» Directions for this task
Report each line of the records below that holds the word "yChannelSelector".

Source data:
►

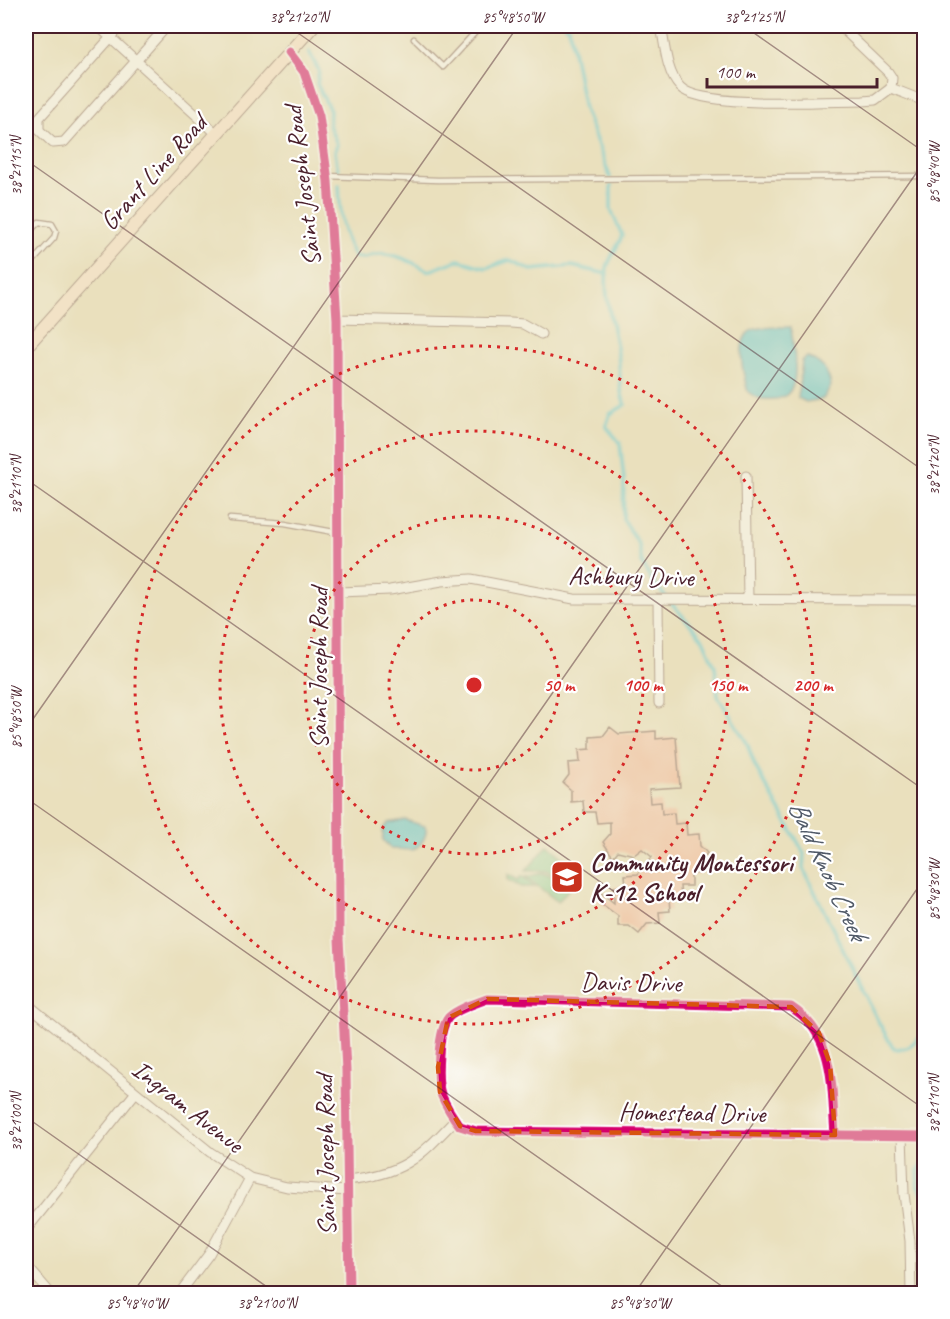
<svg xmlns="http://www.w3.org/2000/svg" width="950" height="1319" font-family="Caveat,sans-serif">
<rect width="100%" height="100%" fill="#fff"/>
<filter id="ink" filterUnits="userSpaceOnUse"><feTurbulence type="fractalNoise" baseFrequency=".0167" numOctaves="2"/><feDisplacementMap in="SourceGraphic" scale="12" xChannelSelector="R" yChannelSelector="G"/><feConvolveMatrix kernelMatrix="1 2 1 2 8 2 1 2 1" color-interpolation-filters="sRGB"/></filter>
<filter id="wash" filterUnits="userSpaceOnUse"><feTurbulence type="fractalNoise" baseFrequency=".008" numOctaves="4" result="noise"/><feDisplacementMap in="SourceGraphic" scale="24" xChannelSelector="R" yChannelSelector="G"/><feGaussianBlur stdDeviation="1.35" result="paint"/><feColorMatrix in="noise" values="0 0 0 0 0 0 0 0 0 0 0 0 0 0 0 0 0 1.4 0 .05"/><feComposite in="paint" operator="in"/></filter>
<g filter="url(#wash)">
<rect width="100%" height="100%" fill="#eae0bd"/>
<!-- green -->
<path fill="#75c88b" stroke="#60745b" stroke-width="1.5" d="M548,845L579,871L578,873L560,877L545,871H526Z
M542,873L560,879L579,877L558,902L526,877Z
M508,874L518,880L522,876L535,887H521L508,880Z"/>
<!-- water -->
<path fill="#5ec9d8" stroke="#547482" stroke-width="1.5" d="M774,327H791C793,348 806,398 774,399C762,400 758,399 748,392C744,377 736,348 747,334C752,327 766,328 774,327Z
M807,357C822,363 828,370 831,386L823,399L806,402L798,398L802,361Z
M405,820L425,826C429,835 421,845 413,850L391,849L383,840V829L388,823Z"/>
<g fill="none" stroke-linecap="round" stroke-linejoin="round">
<!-- stream -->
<path stroke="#5ec9d8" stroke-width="4" d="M287,26L289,28
M566,26L569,28L584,109L610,177
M309,52L319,71L317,84L330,111L329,125L337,144L335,152L338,171
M339,185C340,210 341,234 355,257C364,259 369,255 378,254C394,252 415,264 429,271L458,260L486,268L510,260L531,270L572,266L607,274
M611,186V210L622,235C619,246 609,258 607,268C603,297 614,327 618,355C621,373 618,389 625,405L610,414L606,426L620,443L624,480L623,519L639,545L642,563L653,582L703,639L715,666L718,696L747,743L755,766L804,853L803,868L879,1023L894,1049L907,1048L924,1034
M924,1162L919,1169L917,1186L924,1195"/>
</g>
<g id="blocks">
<!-- building -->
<path fill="#f7ac8e" d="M610,727L619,734L656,731V739L676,737L680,787L649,789L650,803L661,802L662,814L674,813L675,824L686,823L687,835L699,834L700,846L707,853L701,861L702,873L691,874V886H680L681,899H669L670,911L659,912L660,923L647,924L639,934L629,926H618V916L595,899L600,892L614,903V887L626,886L625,875L638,874L652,857L642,849L634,855L618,851L613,857L603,842L610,834V822L597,823L595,812H584L583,801L571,802V790L563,783L569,775L568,763L580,762L579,750L590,749V737L603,736Z"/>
</g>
</g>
<g filter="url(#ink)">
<use href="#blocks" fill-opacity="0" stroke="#82635e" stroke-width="1.5"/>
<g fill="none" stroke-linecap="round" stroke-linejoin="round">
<!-- lane casing -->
<g stroke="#82635e" stroke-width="7">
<path id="lane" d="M414,39L443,67L481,26
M327,176L438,180L924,176
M26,235L39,222L52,224L56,231L54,238L26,269
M230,519L285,523L339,533"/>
</g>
<!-- street casing -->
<g stroke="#82635e" stroke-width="11">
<path id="street" d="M98,26L217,134
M121,26L39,118V130L53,143L64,142L167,26
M661,26C665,45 666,72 680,87C701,109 828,101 863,101L875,100L891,88
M840,26L888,72L892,78L891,88L924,101
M289,52L304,72L319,116L328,181L337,319L339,939L346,1070L349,1294
M337,319L511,323L523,324L541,334
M746,476L748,599
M339,592L390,590L442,581L471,579L574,599L924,600
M658,600L659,703
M26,1003L210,1152L250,1178L287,1187L347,1191
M835,1135C831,1087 836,1036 791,1007L487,999C474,1004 459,1008 449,1017C438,1029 436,1079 441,1094C446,1106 452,1116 460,1126L476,1131L924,1136
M902,1135L904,1194L910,1241L911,1294
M346,1180C402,1175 418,1159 455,1120
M26,1230L136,1092
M26,1265L51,1294
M179,1294L209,1254L250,1178"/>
</g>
<!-- secondary casing -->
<g stroke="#82635e" stroke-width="14">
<path id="secondary" d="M26,347L313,26"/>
</g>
<!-- lane -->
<use href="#lane" stroke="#fff" stroke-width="4.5"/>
<!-- street -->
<use href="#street" stroke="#fff" stroke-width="9"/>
<!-- secondary -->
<use href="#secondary" stroke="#fce5d0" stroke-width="12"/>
<!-- cycleway casing -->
<g stroke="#fff" stroke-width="13">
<path id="cycleway" d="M289,52L304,72L319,116L328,181L337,319L339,939L346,1070L349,1294
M835,1135C831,1087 836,1036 791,1007L487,999C474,1004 459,1008 449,1017C438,1029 436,1079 441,1094C446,1106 452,1116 460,1126L476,1131L924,1136"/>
</g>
<!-- cycleway -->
<use href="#cycleway" stroke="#d6006c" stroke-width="9"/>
</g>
</g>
<!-- marked area -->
<path d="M0 0H950V1319H0ZM487,999L791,1007L819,1033L830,1064L835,1135L476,1131L460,1126L440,1092L438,1067L448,1018Z" fill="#eae0bd" fill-opacity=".55" fill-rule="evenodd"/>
<path fill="none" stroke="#d8530f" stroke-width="4.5" stroke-dasharray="12 8" stroke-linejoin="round" d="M487,999L791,1007L819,1033L830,1064L835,1135L476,1131L460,1126L440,1092L438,1067L448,1018Z"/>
<!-- ticks -->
<path fill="none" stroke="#4a1f2b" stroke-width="1.5" stroke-opacity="0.45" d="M288,26L924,471M744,26L924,152M26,160L924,790M26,479L924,1109M26,729L518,26M26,798L733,1294M26,1117L277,1294M132,1294L924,162M634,1294L924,879"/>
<!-- distance rings -->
<g fill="none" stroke="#d62828" stroke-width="3" stroke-dasharray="3 6">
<circle cx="474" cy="685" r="85"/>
<circle cx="474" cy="685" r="169"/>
<circle cx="474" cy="685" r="254"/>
<circle cx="474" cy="685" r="339"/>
</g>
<!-- icons -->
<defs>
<g id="school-square" transform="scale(1.725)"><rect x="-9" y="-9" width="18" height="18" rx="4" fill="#c8321e" stroke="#fff"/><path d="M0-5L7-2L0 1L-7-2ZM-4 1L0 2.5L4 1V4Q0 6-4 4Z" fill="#fff"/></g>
</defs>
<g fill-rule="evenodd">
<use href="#school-square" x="567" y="877"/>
</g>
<g text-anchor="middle" stroke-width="4.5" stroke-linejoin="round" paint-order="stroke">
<!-- street labels -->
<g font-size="26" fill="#4a1f2b" stroke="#fff">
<text transform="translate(153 172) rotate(-48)" y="9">Grant Line Road</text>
<text transform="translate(302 186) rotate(-97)" y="9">Saint Joseph Road</text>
<text transform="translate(631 576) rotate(1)" y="9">Ashbury Drive</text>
<text transform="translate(318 668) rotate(-90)" y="9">Saint Joseph Road</text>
<text transform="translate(631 982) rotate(1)" y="9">Davis Drive</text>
<text transform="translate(188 1106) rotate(38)" y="9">Ingram Avenue</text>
<text transform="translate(692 1112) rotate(1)" y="9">Homestead Drive</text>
<text transform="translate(325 1155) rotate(-91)" y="9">Saint Joseph Road</text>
</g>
<!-- poi labels -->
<g font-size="26" font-weight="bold" fill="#4a1f2b" stroke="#fff" text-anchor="start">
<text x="590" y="871">Community Montessori<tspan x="590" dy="30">K-12 School</tspan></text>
</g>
<!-- water labels -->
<g font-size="27" font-style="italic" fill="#515a68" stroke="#fff">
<text transform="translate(828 870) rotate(65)" y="9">Bald Knob Creek</text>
</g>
</g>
<circle cx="474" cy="685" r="9" fill="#d62828" stroke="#fff" stroke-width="3"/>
<g font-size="18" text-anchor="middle" font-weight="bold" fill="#d62828" stroke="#fff" stroke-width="4.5" stroke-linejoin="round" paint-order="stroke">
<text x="559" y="691">50 m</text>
<text x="643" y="691">100 m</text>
<text x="728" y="691">150 m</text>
<text x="813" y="691">200 m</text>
</g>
<!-- margin -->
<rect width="950" height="1319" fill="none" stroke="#fff" stroke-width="66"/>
<!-- scale -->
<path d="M707 78v9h170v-9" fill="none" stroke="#4a1f2b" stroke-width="3"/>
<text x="716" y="78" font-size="18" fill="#4a1f2b" stroke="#ffffff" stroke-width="4.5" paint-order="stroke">100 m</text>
<rect x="33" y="33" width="884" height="1253" fill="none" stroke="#4a1f2b" stroke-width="2"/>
<g font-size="15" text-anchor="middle" fill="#4a1f2b">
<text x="299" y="22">38°21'20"N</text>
<text x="513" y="22">85°48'50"W</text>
<text x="754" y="22">38°21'25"N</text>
<text transform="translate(16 166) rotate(-90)" y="5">38°21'15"N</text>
<text transform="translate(934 173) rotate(-90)" y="5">85°48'40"W</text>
<text transform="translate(934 466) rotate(-90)" y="5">38°21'20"N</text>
<text transform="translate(16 485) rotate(-90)" y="5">38°21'10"N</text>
<text transform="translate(16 718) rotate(-90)" y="5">85°48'50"W</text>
<text transform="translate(934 890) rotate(-90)" y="5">85°48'30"W</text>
<text transform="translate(934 1104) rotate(-90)" y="5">38°21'10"N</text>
<text transform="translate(16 1122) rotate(-90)" y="5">38°21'00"N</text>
<text x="137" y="1308">85°48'40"W</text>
<text x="267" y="1308">38°21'00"N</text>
<text x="640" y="1308">85°48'30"W</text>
</g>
</svg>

◄

» Result of this task
<filter id="ink" filterUnits="userSpaceOnUse"><feTurbulence type="fractalNoise" baseFrequency=".0167" numOctaves="2"/><feDisplacementMap in="SourceGraphic" scale="12" xChannelSelector="R" yChannelSelector="G"/><feConvolveMatrix kernelMatrix="1 2 1 2 8 2 1 2 1" color-interpolation-filters="sRGB"/></filter>
<filter id="wash" filterUnits="userSpaceOnUse"><feTurbulence type="fractalNoise" baseFrequency=".008" numOctaves="4" result="noise"/><feDisplacementMap in="SourceGraphic" scale="24" xChannelSelector="R" yChannelSelector="G"/><feGaussianBlur stdDeviation="1.35" result="paint"/><feColorMatrix in="noise" values="0 0 0 0 0 0 0 0 0 0 0 0 0 0 0 0 0 1.4 0 .05"/><feComposite in="paint" operator="in"/></filter>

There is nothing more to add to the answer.